(Records provided Opens)

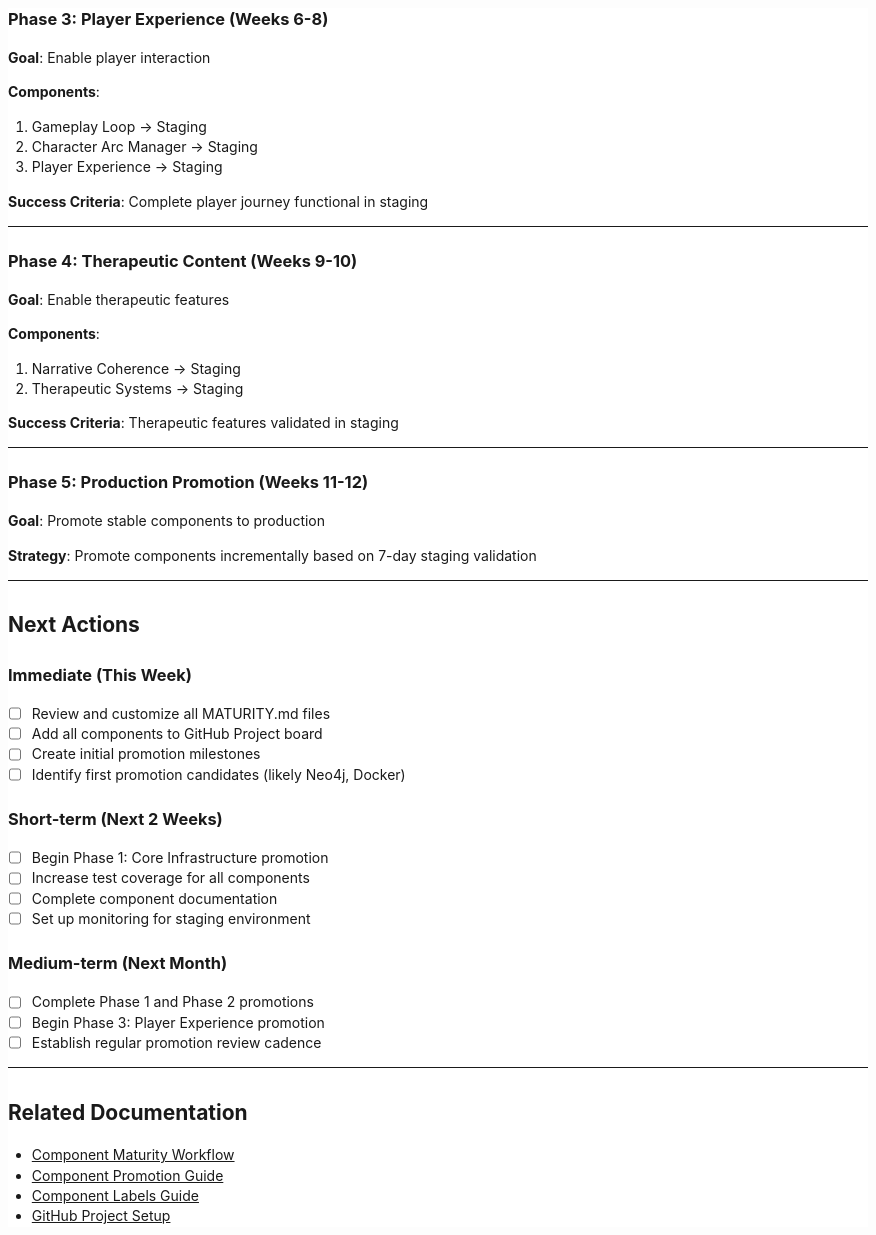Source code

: ### Phase 3: Player Experience (Weeks 6-8)
**Goal**: Enable player interaction

**Components**:
1. Gameplay Loop → Staging
2. Character Arc Manager → Staging
3. Player Experience → Staging

**Success Criteria**: Complete player journey functional in staging

---

### Phase 4: Therapeutic Content (Weeks 9-10)
**Goal**: Enable therapeutic features

**Components**:
1. Narrative Coherence → Staging
2. Therapeutic Systems → Staging

**Success Criteria**: Therapeutic features validated in staging

---

### Phase 5: Production Promotion (Weeks 11-12)
**Goal**: Promote stable components to production

**Strategy**: Promote components incrementally based on 7-day staging validation

---

## Next Actions

### Immediate (This Week)
- [ ] Review and customize all MATURITY.md files
- [ ] Add all components to GitHub Project board
- [ ] Create initial promotion milestones
- [ ] Identify first promotion candidates (likely Neo4j, Docker)

### Short-term (Next 2 Weeks)
- [ ] Begin Phase 1: Core Infrastructure promotion
- [ ] Increase test coverage for all components
- [ ] Complete component documentation
- [ ] Set up monitoring for staging environment

### Medium-term (Next Month)
- [ ] Complete Phase 1 and Phase 2 promotions
- [ ] Begin Phase 3: Player Experience promotion
- [ ] Establish regular promotion review cadence

---

## Related Documentation

- [Component Maturity Workflow](COMPONENT_MATURITY_WORKFLOW.md)
- [Component Promotion Guide](COMPONENT_PROMOTION_GUIDE.md)
- [Component Labels Guide](COMPONENT_LABELS_GUIDE.md)
- [GitHub Project Setup](GITHUB_PROJECT_SETUP.md)
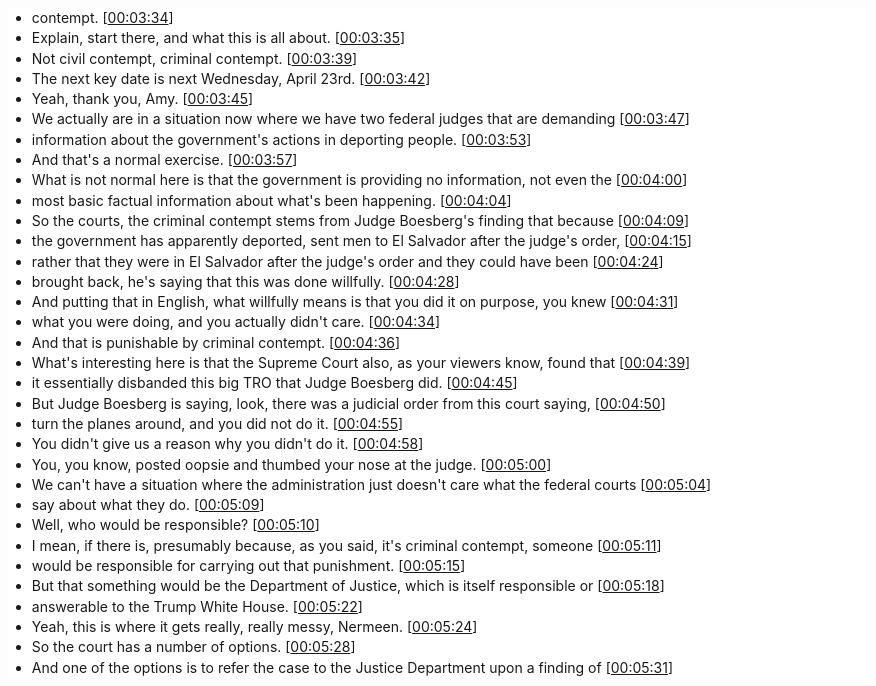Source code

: *  contempt. [[00:03:34](https://www.youtube.com/watch?v=OeHTlUDbAjk&t=214.82s)]
*  Explain, start there, and what this is all about. [[00:03:35](https://www.youtube.com/watch?v=OeHTlUDbAjk&t=215.82s)]
*  Not civil contempt, criminal contempt. [[00:03:39](https://www.youtube.com/watch?v=OeHTlUDbAjk&t=219.22s)]
*  The next key date is next Wednesday, April 23rd. [[00:03:42](https://www.youtube.com/watch?v=OeHTlUDbAjk&t=222.08s)]
*  Yeah, thank you, Amy. [[00:03:45](https://www.youtube.com/watch?v=OeHTlUDbAjk&t=225.6s)]
*  We actually are in a situation now where we have two federal judges that are demanding [[00:03:47](https://www.youtube.com/watch?v=OeHTlUDbAjk&t=227.0s)]
*  information about the government's actions in deporting people. [[00:03:53](https://www.youtube.com/watch?v=OeHTlUDbAjk&t=233.0s)]
*  And that's a normal exercise. [[00:03:57](https://www.youtube.com/watch?v=OeHTlUDbAjk&t=237.84s)]
*  What is not normal here is that the government is providing no information, not even the [[00:04:00](https://www.youtube.com/watch?v=OeHTlUDbAjk&t=240.72s)]
*  most basic factual information about what's been happening. [[00:04:04](https://www.youtube.com/watch?v=OeHTlUDbAjk&t=244.96s)]
*  So the courts, the criminal contempt stems from Judge Boesberg's finding that because [[00:04:09](https://www.youtube.com/watch?v=OeHTlUDbAjk&t=249.96s)]
*  the government has apparently deported, sent men to El Salvador after the judge's order, [[00:04:15](https://www.youtube.com/watch?v=OeHTlUDbAjk&t=255.98000000000002s)]
*  rather that they were in El Salvador after the judge's order and they could have been [[00:04:24](https://www.youtube.com/watch?v=OeHTlUDbAjk&t=264.38s)]
*  brought back, he's saying that this was done willfully. [[00:04:28](https://www.youtube.com/watch?v=OeHTlUDbAjk&t=268.06s)]
*  And putting that in English, what willfully means is that you did it on purpose, you knew [[00:04:31](https://www.youtube.com/watch?v=OeHTlUDbAjk&t=271.18s)]
*  what you were doing, and you actually didn't care. [[00:04:34](https://www.youtube.com/watch?v=OeHTlUDbAjk&t=274.5s)]
*  And that is punishable by criminal contempt. [[00:04:36](https://www.youtube.com/watch?v=OeHTlUDbAjk&t=276.78000000000003s)]
*  What's interesting here is that the Supreme Court also, as your viewers know, found that [[00:04:39](https://www.youtube.com/watch?v=OeHTlUDbAjk&t=279.36s)]
*  it essentially disbanded this big TRO that Judge Boesberg did. [[00:04:45](https://www.youtube.com/watch?v=OeHTlUDbAjk&t=285.24s)]
*  But Judge Boesberg is saying, look, there was a judicial order from this court saying, [[00:04:50](https://www.youtube.com/watch?v=OeHTlUDbAjk&t=290.36s)]
*  turn the planes around, and you did not do it. [[00:04:55](https://www.youtube.com/watch?v=OeHTlUDbAjk&t=295.36s)]
*  You didn't give us a reason why you didn't do it. [[00:04:58](https://www.youtube.com/watch?v=OeHTlUDbAjk&t=298.84000000000003s)]
*  You, you know, posted oopsie and thumbed your nose at the judge. [[00:05:00](https://www.youtube.com/watch?v=OeHTlUDbAjk&t=300.96000000000004s)]
*  We can't have a situation where the administration just doesn't care what the federal courts [[00:05:04](https://www.youtube.com/watch?v=OeHTlUDbAjk&t=304.68s)]
*  say about what they do. [[00:05:09](https://www.youtube.com/watch?v=OeHTlUDbAjk&t=309.02s)]
*  Well, who would be responsible? [[00:05:10](https://www.youtube.com/watch?v=OeHTlUDbAjk&t=310.22s)]
*  I mean, if there is, presumably because, as you said, it's criminal contempt, someone [[00:05:11](https://www.youtube.com/watch?v=OeHTlUDbAjk&t=311.82s)]
*  would be responsible for carrying out that punishment. [[00:05:15](https://www.youtube.com/watch?v=OeHTlUDbAjk&t=315.46s)]
*  But that something would be the Department of Justice, which is itself responsible or [[00:05:18](https://www.youtube.com/watch?v=OeHTlUDbAjk&t=318.34s)]
*  answerable to the Trump White House. [[00:05:22](https://www.youtube.com/watch?v=OeHTlUDbAjk&t=322.74s)]
*  Yeah, this is where it gets really, really messy, Nermeen. [[00:05:24](https://www.youtube.com/watch?v=OeHTlUDbAjk&t=324.5s)]
*  So the court has a number of options. [[00:05:28](https://www.youtube.com/watch?v=OeHTlUDbAjk&t=328.46s)]
*  And one of the options is to refer the case to the Justice Department upon a finding of [[00:05:31](https://www.youtube.com/watch?v=OeHTlUDbAjk&t=331.58s)]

(Records provided Closes)

**Instructions for the task**
Take the records from their first line through the line containing "thank you, Amy." and please return exactly those lines, both ends included, minus the pictures.

**Written response**
Source code

: ### Phase 3: Player Experience (Weeks 6-8)
**Goal**: Enable player interaction

**Components**:
1. Gameplay Loop → Staging
2. Character Arc Manager → Staging
3. Player Experience → Staging

**Success Criteria**: Complete player journey functional in staging

---

### Phase 4: Therapeutic Content (Weeks 9-10)
**Goal**: Enable therapeutic features

**Components**:
1. Narrative Coherence → Staging
2. Therapeutic Systems → Staging

**Success Criteria**: Therapeutic features validated in staging

---

### Phase 5: Production Promotion (Weeks 11-12)
**Goal**: Promote stable components to production

**Strategy**: Promote components incrementally based on 7-day staging validation

---

## Next Actions

### Immediate (This Week)
- [ ] Review and customize all MATURITY.md files
- [ ] Add all components to GitHub Project board
- [ ] Create initial promotion milestones
- [ ] Identify first promotion candidates (likely Neo4j, Docker)

### Short-term (Next 2 Weeks)
- [ ] Begin Phase 1: Core Infrastructure promotion
- [ ] Increase test coverage for all components
- [ ] Complete component documentation
- [ ] Set up monitoring for staging environment

### Medium-term (Next Month)
- [ ] Complete Phase 1 and Phase 2 promotions
- [ ] Begin Phase 3: Player Experience promotion
- [ ] Establish regular promotion review cadence

---

## Related Documentation

- [Component Maturity Workflow](COMPONENT_MATURITY_WORKFLOW.md)
- [Component Promotion Guide](COMPONENT_PROMOTION_GUIDE.md)
- [Component Labels Guide](COMPONENT_LABELS_GUIDE.md)
- [GitHub Project Setup](GITHUB_PROJECT_SETUP.md)
Source code

: *  contempt. [[00:03:34](https://www.youtube.com/watch?v=OeHTlUDbAjk&t=214.82s)]
*  Explain, start there, and what this is all about. [[00:03:35](https://www.youtube.com/watch?v=OeHTlUDbAjk&t=215.82s)]
*  Not civil contempt, criminal contempt. [[00:03:39](https://www.youtube.com/watch?v=OeHTlUDbAjk&t=219.22s)]
*  The next key date is next Wednesday, April 23rd. [[00:03:42](https://www.youtube.com/watch?v=OeHTlUDbAjk&t=222.08s)]
*  Yeah, thank you, Amy. [[00:03:45](https://www.youtube.com/watch?v=OeHTlUDbAjk&t=225.6s)]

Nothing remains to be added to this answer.